Work instruction> Exclude any images and output the remaining records exactly.

(Collected data entries)

* * * *

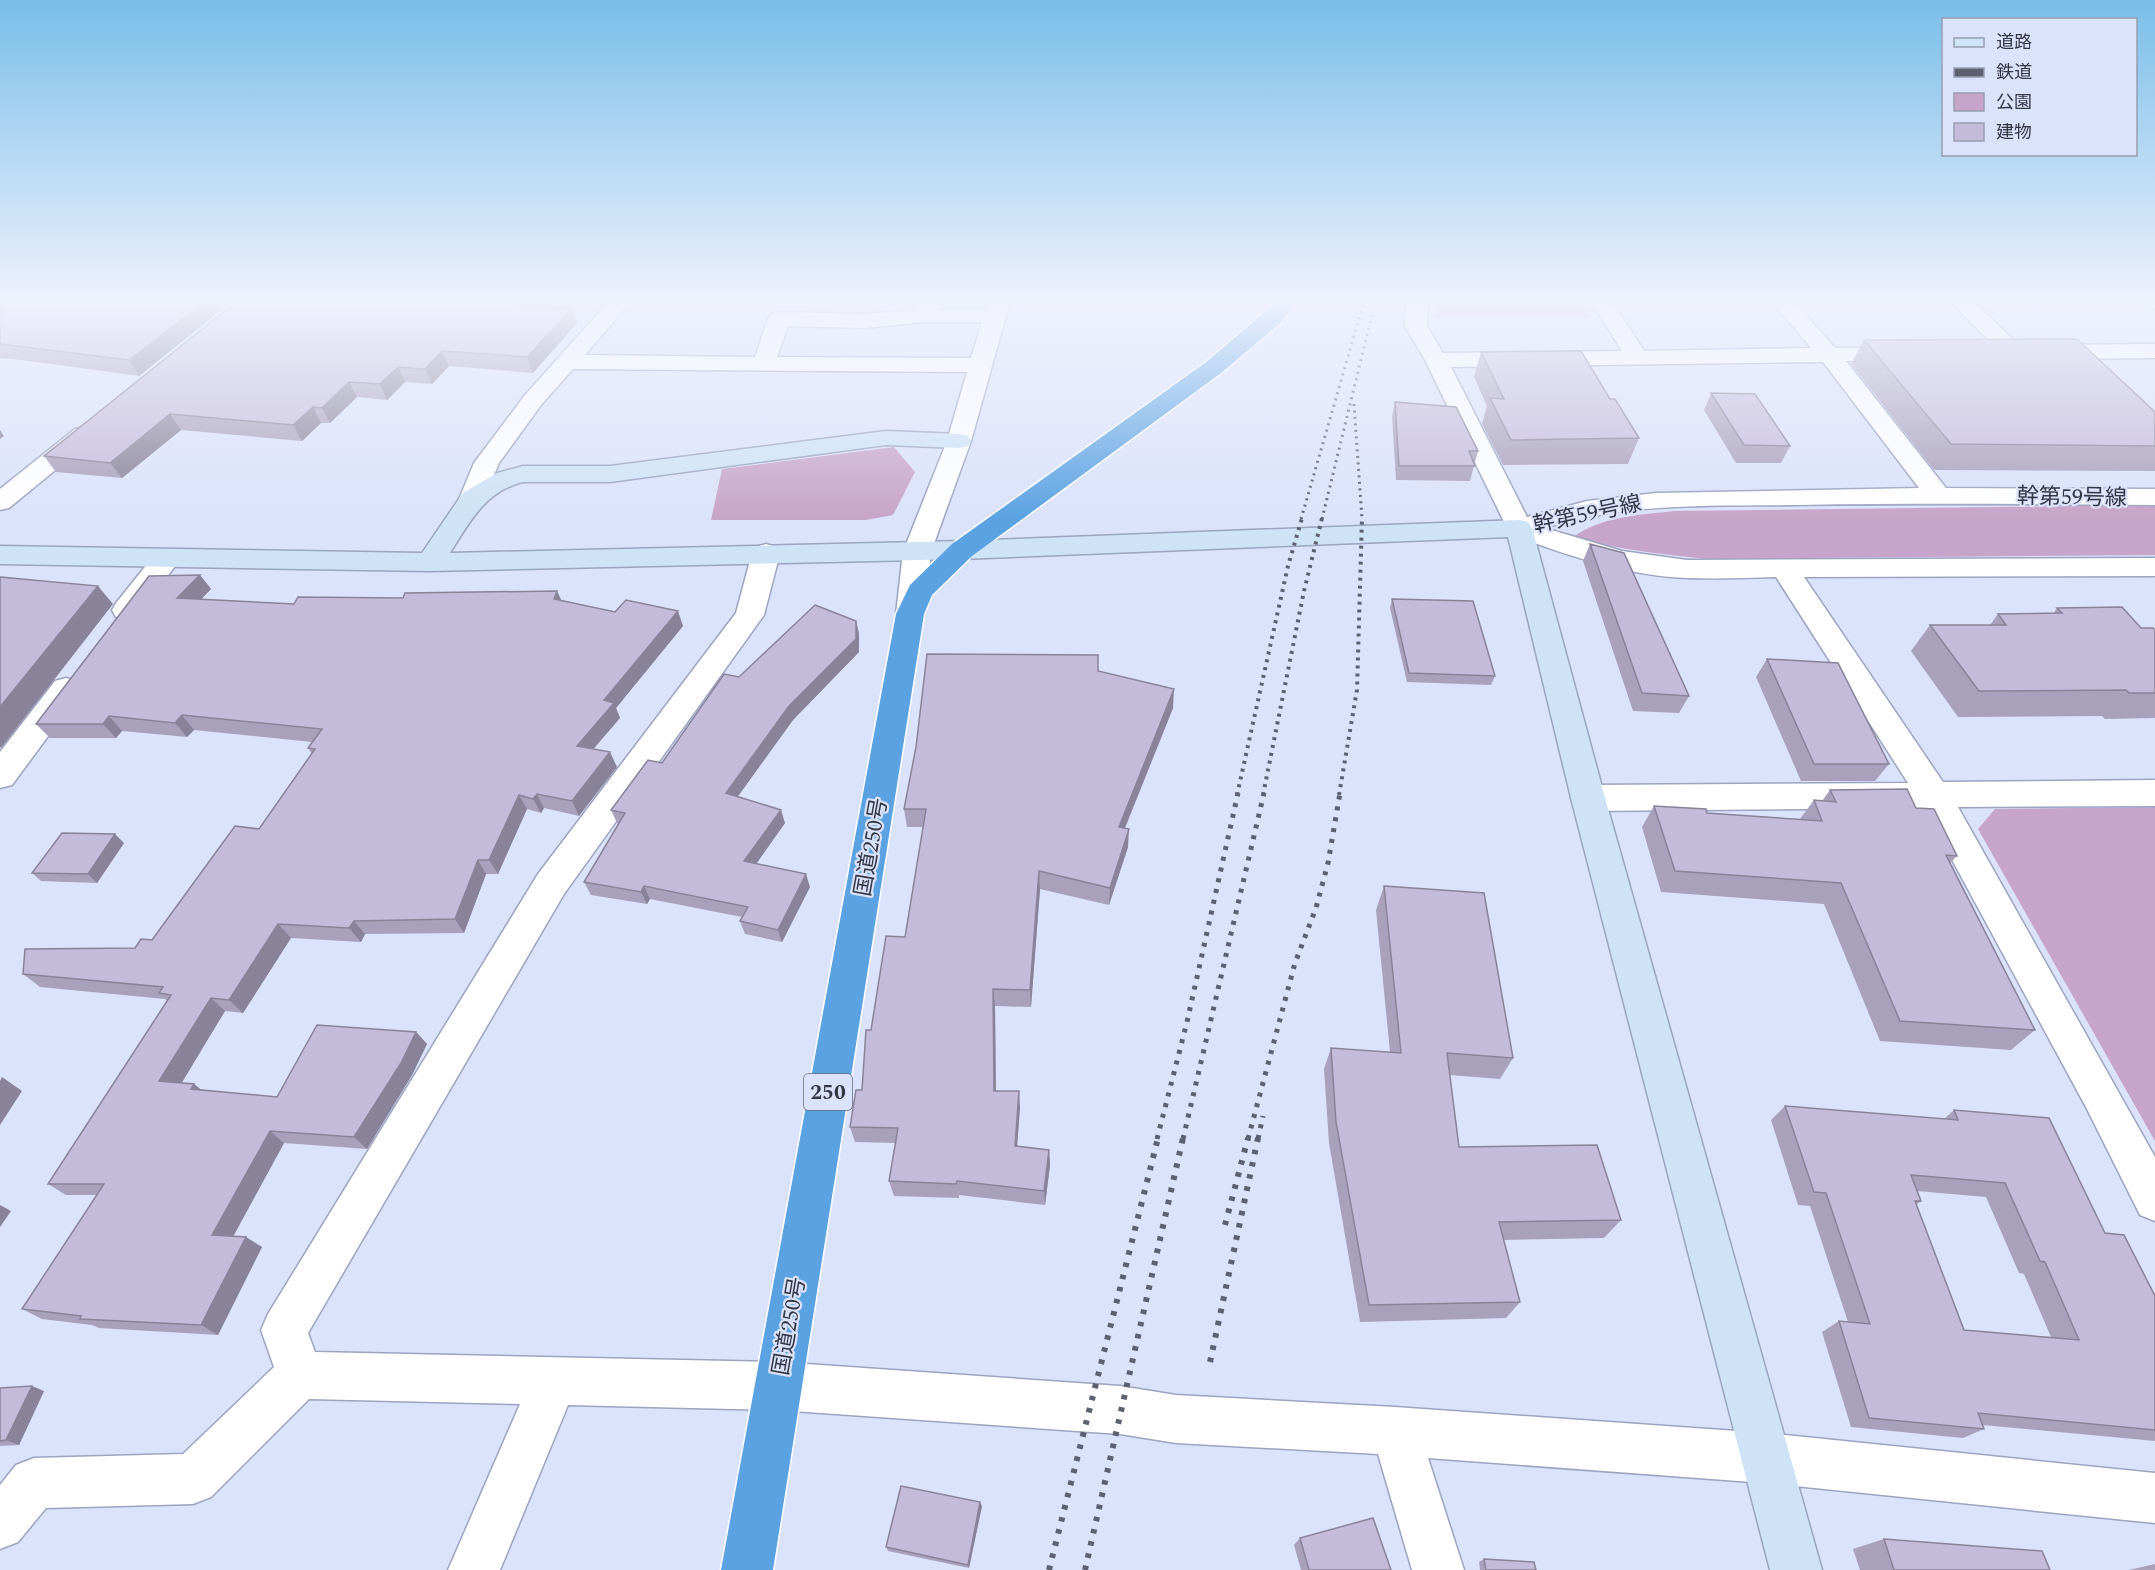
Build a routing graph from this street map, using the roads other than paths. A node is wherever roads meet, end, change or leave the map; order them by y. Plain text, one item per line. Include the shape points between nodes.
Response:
1 (558, 371) edge
2 (979, 371) edge
3 (1208, 371) edge
4 (1442, 371) edge
5 (1842, 371) edge
6 (100, 422) edge
7 (959, 441) junction
8 (1937, 495) junction
9 (2155, 497) edge
10 (472, 499) junction
11 (0, 502) edge
12 (1519, 528) junction
13 (962, 550) junction
14 (917, 552) junction
15 (766, 553) junction
16 (0, 555) edge
17 (166, 560) junction
18 (430, 562) junction
19 (2155, 567) edge
20 (1785, 570) junction
21 (910, 614) junction
22 (111, 630) edge
23 (83, 667) edge
24 (0, 777) edge
25 (2155, 792) edge
26 (1934, 795) junction
27 (1588, 798) junction
28 (2155, 1200) edge
29 (300, 1375) junction
30 (555, 1382) junction
31 (778, 1386) junction
32 (1395, 1431) junction
33 (1765, 1458) junction
34 (2155, 1498) edge
35 (0, 1524) edge
36 (474, 1570) edge
37 (747, 1570) edge
38 (1438, 1570) edge
39 (1796, 1570) edge

1 - 10 street via 487,463
2 - 7 street
3 - 13 highway, 国道250号 / 250
4 - 12 street
5 - 8 street
6 - 11 street
7 - 10 street via 886,438 610,474 523,474 506,478
7 - 14 street
8 - 9 street, 幹第59号線
8 - 12 street, 幹第59号線 via 1651,499 1550,516
10 - 18 street
12 - 13 street
12 - 20 street, 幹第59号線 via 1615,560 1653,566
12 - 27 street
13 - 14 street
13 - 21 highway, 国道250号 / 250 via 920,591
14 - 15 street
14 - 21 street
15 - 18 street
15 - 29 street via 750,615 551,884 284,1330
16 - 17 street
17 - 18 street
17 - 22 street
19 - 20 street, 幹第59号線
20 - 26 street
21 - 31 highway, 国道250号 / 250
23 - 24 street
25 - 26 street
26 - 27 street
26 - 28 street
27 - 33 street
29 - 30 street
29 - 35 street via 193,1479 34,1483
30 - 31 street
30 - 36 street
31 - 32 street via 1120,1410 1176,1419
31 - 37 highway, 国道250号 / 250
32 - 33 street
32 - 38 street
33 - 34 street
33 - 39 street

* * * *

Response>
Build a routing graph from this street map, using the roads other than paths. A node is wherever roads meet, end, change or leave the map; order them by y. Plain text, one item per line. Include the shape points between nodes.
Response:
1 (558, 371) edge
2 (979, 371) edge
3 (1208, 371) edge
4 (1442, 371) edge
5 (1842, 371) edge
6 (100, 422) edge
7 (959, 441) junction
8 (1937, 495) junction
9 (2155, 497) edge
10 (472, 499) junction
11 (0, 502) edge
12 (1519, 528) junction
13 (962, 550) junction
14 (917, 552) junction
15 (766, 553) junction
16 (0, 555) edge
17 (166, 560) junction
18 (430, 562) junction
19 (2155, 567) edge
20 (1785, 570) junction
21 (910, 614) junction
22 (111, 630) edge
23 (83, 667) edge
24 (0, 777) edge
25 (2155, 792) edge
26 (1934, 795) junction
27 (1588, 798) junction
28 (2155, 1200) edge
29 (300, 1375) junction
30 (555, 1382) junction
31 (778, 1386) junction
32 (1395, 1431) junction
33 (1765, 1458) junction
34 (2155, 1498) edge
35 (0, 1524) edge
36 (474, 1570) edge
37 (747, 1570) edge
38 (1438, 1570) edge
39 (1796, 1570) edge

1 - 10 street via 487,463
2 - 7 street
3 - 13 highway, 国道250号 / 250
4 - 12 street
5 - 8 street
6 - 11 street
7 - 10 street via 886,438 610,474 523,474 506,478
7 - 14 street
8 - 9 street, 幹第59号線
8 - 12 street, 幹第59号線 via 1651,499 1550,516
10 - 18 street
12 - 13 street
12 - 20 street, 幹第59号線 via 1615,560 1653,566
12 - 27 street
13 - 14 street
13 - 21 highway, 国道250号 / 250 via 920,591
14 - 15 street
14 - 21 street
15 - 18 street
15 - 29 street via 750,615 551,884 284,1330
16 - 17 street
17 - 18 street
17 - 22 street
19 - 20 street, 幹第59号線
20 - 26 street
21 - 31 highway, 国道250号 / 250
23 - 24 street
25 - 26 street
26 - 27 street
26 - 28 street
27 - 33 street
29 - 30 street
29 - 35 street via 193,1479 34,1483
30 - 31 street
30 - 36 street
31 - 32 street via 1120,1410 1176,1419
31 - 37 highway, 国道250号 / 250
32 - 33 street
32 - 38 street
33 - 34 street
33 - 39 street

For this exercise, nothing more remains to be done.